Using Nsight Systems to profile GPU workload

ptrblck · January 25, 2021, 11:09am

This topic describes a common workflow to profile workloads on the GPU using Nsight Systems.

As an example, let’s profile the forward, backward, and optimizer.step() methods using the resnet18 model from torchvision.

To annotate each part of the training we will use nvtx ranges via the torch.cuda.nvtx.range_push/.range_pop operations. These ranges work as a stack and can be nested.
Also, we are usually not interested in the first iteration, which might add overhead to the overall training due to memory allocations, cudnn benchmarking etc., thus we start the profiling after a few iterations via torch.cuda.cudart().cudaProfilerStart() and stop it at the end via .cudaProfilerStop().
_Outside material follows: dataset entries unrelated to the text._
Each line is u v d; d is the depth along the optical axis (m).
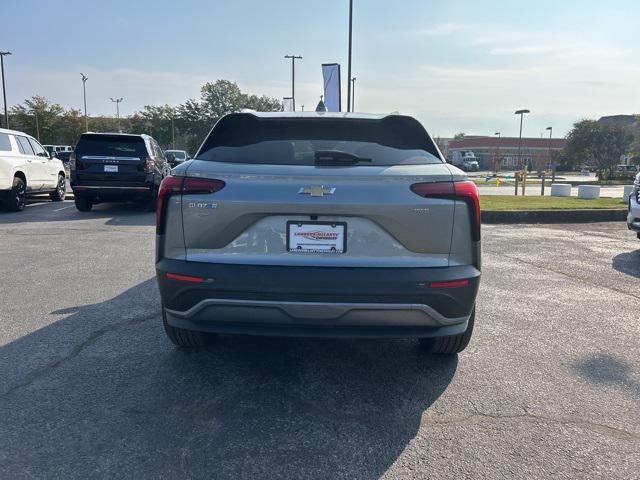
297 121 3.45
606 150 44.75
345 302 2.81
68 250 7.47
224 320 2.94
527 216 11.61
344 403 3.04
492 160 78.56
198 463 2.43
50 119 64.62
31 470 2.36
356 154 3.20
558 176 50.41
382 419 2.86
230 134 3.43
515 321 4.57
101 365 3.50
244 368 3.50
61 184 15.21
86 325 4.29
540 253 7.73
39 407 2.92
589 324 4.50
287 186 2.84
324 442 2.62
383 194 2.84
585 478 2.36
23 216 11.43
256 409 2.95
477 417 2.89
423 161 3.17
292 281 2.80
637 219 7.51
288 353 3.78
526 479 2.34
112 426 2.74
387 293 2.81
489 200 15.07
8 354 3.66
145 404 2.98
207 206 2.87
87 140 11.81
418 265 2.89
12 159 11.94
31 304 4.84
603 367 3.59
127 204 14.40
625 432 2.75
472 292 2.97
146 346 3.86
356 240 2.86
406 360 3.69
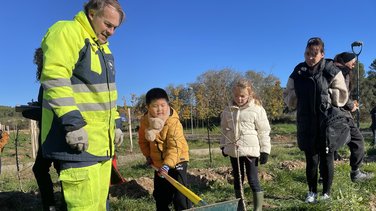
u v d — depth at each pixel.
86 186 3.32
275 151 15.41
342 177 7.20
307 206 5.38
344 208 5.29
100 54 3.51
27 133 27.67
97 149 3.42
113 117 3.60
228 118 5.40
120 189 6.62
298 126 5.70
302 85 5.60
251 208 5.64
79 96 3.36
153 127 4.62
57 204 5.55
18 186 8.10
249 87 5.31
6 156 19.23
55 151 3.27
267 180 7.28
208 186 7.04
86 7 3.46
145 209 5.64
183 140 4.67
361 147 6.45
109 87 3.54
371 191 6.26
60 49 3.20
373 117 17.27
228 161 12.80
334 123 5.48
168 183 4.75
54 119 3.29
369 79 50.22
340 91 5.55
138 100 28.05
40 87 4.15
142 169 10.98
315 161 5.67
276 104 35.09
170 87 31.20
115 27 3.54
A complete code snippet can be seen here:

import torch
import torch.nn as nn
import torchvision.models as models

# setup
device = 'cuda:0'
model = models.resnet18().to(device)
data = torch.randn(64, 3, 224, 224, device=device)
target = torch.randint(0, 1000, (64,), device=device)
criterion = nn.CrossEntropyLoss()
optimizer = torch.optim.Adam(model.parameters(), lr=1e-3)

nb_iters = 20
warmup_iters = 10
for i in range(nb_iters):
    optimizer.zero_grad()

    # start profiling after 10 warmup iterations
    if i == warmup_iters: torch.cuda.cudart().cudaProfilerStart()

    # push range for current iteration
    if i >= warmup_iters: torch.cuda.nvtx.range_push("iteration{}".format(i))

    # push range for forward
    if i >= warmup_iters: torch.cuda.nvtx.range_push("forward")
    output = model(data)
    if i >= warmup_iters: torch.cuda.nvtx.range_pop()

    loss = criterion(output, target)

    if i >= warmup_iters: torch.cuda.nvtx.range_push("backward")
    loss.backward()
    if i >= warmup_iters: torch.cuda.nvtx.range_pop()

    if i >= warmup_iters: torch.cuda.nvtx.range_push("opt.step()")
    optimizer.step()
    if i >= warmup_iters: torch.cuda.nvtx.range_pop()

    # pop iteration range
    if i >= warmup_iters: torch.cuda.nvtx.range_pop()

torch.cuda.cudart().cudaProfilerStop()

To create the profile I’m using Nsight System 2020.4.3.7 via the CLI.
The CLI options for nsys profile can be found here and my “standard” command as well as the one used to create the profile for this example is:

nsys profile -w true -t cuda,nvtx,osrt,cudnn,cublas -s cpu  --capture-range=cudaProfilerApi --stop-on-range-end=true --cudabacktrace=true -x true -o my_profile python main.py

(Thanks to Michael Carilli to create this cmd a while ago )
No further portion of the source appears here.